## Exercise directions
Look through the lines below for the word "SUELDO", and copy every line that has it.

## Records shown
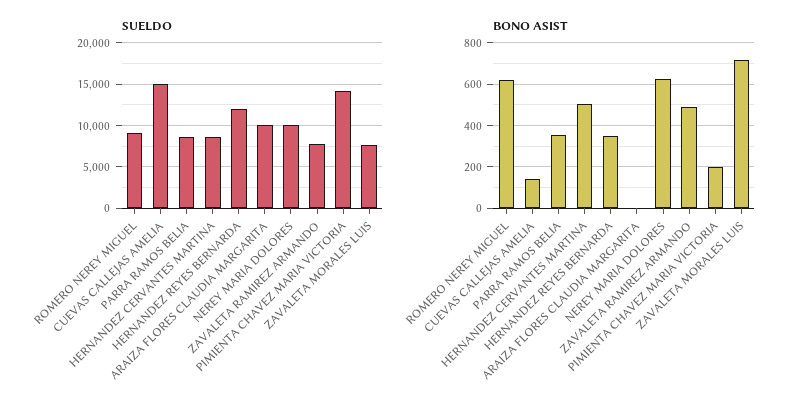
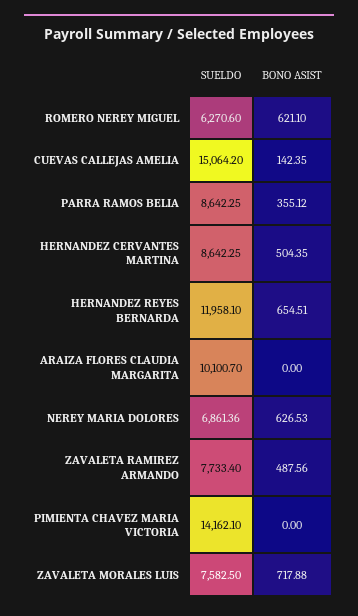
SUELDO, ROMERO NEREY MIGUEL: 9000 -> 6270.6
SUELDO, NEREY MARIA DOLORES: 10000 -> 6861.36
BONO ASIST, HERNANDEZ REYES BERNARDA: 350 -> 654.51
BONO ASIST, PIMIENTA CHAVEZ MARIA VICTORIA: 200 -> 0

* * *

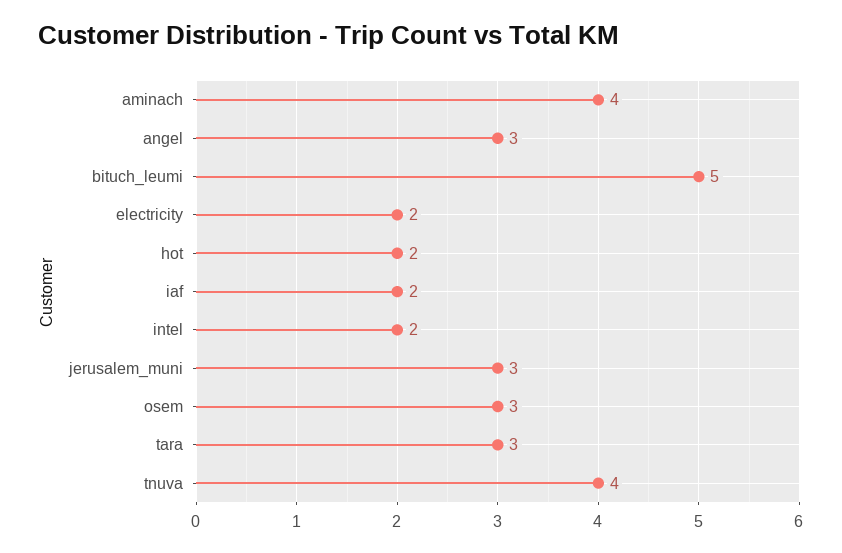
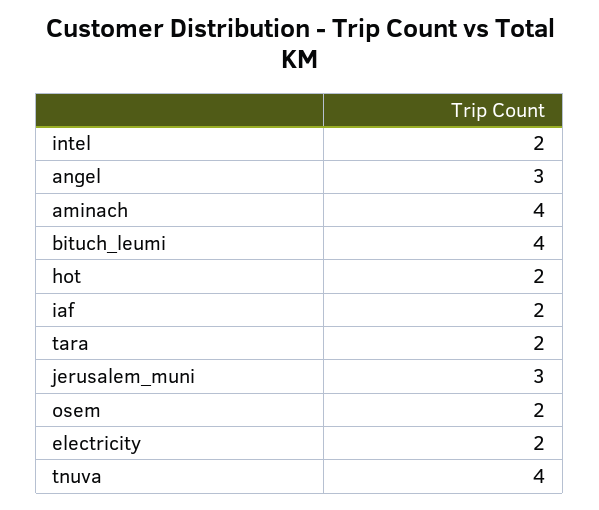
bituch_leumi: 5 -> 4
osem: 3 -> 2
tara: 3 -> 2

## The completed task
SUELDO, ROMERO NEREY MIGUEL: 9000 -> 6270.6
SUELDO, NEREY MARIA DOLORES: 10000 -> 6861.36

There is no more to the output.